The lowest variable rate on offer is Reduce Home Loans’ 1.89 per cent, but only applies to mortgage holders with up to 60 per cent loan-to-value-ratio (LVR).
The lowest two-year and three-year fixed rates are both at 1.99 per cent, from:
- Community First Credit Union (two-year)
- Illawarra Credit Union (two-year)
- Bank First (three-year)
- Hume Bank (three-year)
Struggling owners not forced to sell yet
Many property owners who may have otherwise struggled with repayments have been supported by bank and government relief, and have avoided the need to sell in the June quarter, CoreLogic said.
Values fell by 0.8 per cent across the country in the three months to June, but dropped by 1.1 per cent in the three months to October, showing a slightly more rapid fall. October marked the fifth month in a row of decreasing housing prices.
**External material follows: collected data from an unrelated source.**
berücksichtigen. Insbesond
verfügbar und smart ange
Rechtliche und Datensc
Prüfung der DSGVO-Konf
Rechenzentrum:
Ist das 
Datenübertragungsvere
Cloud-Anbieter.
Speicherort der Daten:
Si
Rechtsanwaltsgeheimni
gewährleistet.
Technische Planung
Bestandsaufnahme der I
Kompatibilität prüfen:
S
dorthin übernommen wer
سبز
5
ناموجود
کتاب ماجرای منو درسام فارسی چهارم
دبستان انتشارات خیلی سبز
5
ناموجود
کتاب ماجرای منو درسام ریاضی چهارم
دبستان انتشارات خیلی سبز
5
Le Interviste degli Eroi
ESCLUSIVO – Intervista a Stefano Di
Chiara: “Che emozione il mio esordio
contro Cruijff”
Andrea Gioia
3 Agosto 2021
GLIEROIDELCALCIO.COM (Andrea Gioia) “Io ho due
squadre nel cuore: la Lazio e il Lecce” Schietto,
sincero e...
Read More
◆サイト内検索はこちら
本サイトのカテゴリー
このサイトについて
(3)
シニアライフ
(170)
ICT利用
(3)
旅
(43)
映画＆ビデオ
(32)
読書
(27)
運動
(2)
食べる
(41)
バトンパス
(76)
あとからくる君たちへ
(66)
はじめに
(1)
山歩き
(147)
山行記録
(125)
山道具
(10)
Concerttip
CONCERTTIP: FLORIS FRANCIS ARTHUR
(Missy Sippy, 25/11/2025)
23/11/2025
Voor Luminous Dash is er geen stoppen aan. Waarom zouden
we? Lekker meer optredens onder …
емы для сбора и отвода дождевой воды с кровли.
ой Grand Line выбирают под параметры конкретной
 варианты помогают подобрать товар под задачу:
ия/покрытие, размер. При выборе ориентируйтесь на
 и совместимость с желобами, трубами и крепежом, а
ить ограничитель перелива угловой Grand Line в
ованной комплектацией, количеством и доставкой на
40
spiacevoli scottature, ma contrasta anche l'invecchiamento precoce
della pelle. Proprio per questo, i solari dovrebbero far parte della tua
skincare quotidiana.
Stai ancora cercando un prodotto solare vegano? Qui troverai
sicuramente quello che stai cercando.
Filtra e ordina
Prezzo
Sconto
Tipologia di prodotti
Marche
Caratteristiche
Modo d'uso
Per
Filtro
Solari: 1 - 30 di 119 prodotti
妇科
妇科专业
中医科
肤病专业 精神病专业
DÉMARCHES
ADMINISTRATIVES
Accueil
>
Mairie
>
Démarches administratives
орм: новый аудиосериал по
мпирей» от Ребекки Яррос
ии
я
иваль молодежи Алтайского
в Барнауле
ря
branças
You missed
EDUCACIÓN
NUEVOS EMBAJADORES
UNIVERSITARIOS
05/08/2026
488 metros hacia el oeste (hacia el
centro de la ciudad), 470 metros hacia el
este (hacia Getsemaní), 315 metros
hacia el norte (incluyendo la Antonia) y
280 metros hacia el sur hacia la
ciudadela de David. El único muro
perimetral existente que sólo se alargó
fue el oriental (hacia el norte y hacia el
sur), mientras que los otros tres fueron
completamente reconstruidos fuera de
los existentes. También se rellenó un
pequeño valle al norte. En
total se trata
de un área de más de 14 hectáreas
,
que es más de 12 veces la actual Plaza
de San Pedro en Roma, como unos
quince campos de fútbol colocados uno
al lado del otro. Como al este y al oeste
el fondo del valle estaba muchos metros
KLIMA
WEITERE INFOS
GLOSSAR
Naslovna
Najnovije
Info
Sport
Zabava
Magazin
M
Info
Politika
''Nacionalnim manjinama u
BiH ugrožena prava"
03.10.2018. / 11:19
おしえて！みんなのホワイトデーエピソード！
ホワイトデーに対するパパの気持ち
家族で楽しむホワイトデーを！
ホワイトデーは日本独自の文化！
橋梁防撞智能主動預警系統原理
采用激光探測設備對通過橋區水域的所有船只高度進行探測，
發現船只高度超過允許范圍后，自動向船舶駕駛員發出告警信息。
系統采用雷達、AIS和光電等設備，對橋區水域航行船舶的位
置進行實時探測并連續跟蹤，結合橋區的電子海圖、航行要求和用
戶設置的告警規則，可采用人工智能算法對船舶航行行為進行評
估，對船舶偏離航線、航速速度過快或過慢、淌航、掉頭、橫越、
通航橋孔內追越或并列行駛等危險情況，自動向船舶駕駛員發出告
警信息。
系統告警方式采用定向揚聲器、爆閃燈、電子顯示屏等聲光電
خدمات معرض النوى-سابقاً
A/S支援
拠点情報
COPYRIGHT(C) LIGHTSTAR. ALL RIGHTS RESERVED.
Would-be sellers may have also been reluctant to let go of their properties in a market where prices are edging down, the report suggested.
Recent surveys have shown buyers are feeling confident about securing a bargain in the spring property market but cautious sellers are sensing this sentiment and are holding on to their properties.
Gateway Bank chief executive officer Lexi Airey said buyers should be prepared for what could be tense competition in the spring selling season.
“If sellers hold off (listing their properties), this may heighten competition among buyers for their ideal property,” she said.
“It could also lead to some tough negotiation around prices.”
Owner-occupier houses have better chances of profitability
Houses held for longer periods by owners who lived in them were generally more likely to sell at a profit, the CoreLogic report also found.
Nationally, 89.6 per cent of houses made profits when sold in the June quarter, compared with 79.3 per cent of units.
Units were more likely to be unprofitable due to the high level of apartment development seen since 2013.
But the June quarter marked the highest proportion of loss-making sales in seven years, despite houses generally having a higher likelihood of being sold at a profit.
The median profit for houses across the country was $229,873 in the same period, while the median loss was -$50,000.
For units, sellers made a median profit of $142,000 and a median loss of -$46,000.
The proportion of investors selling at a loss was higher than owner-occupiers, with 18 per cent of investors closing loss-making deals, compared with 11 per cent of owner-occupiers.
The report also found that sellers who had held a property for longer before selling generally made a bigger profit.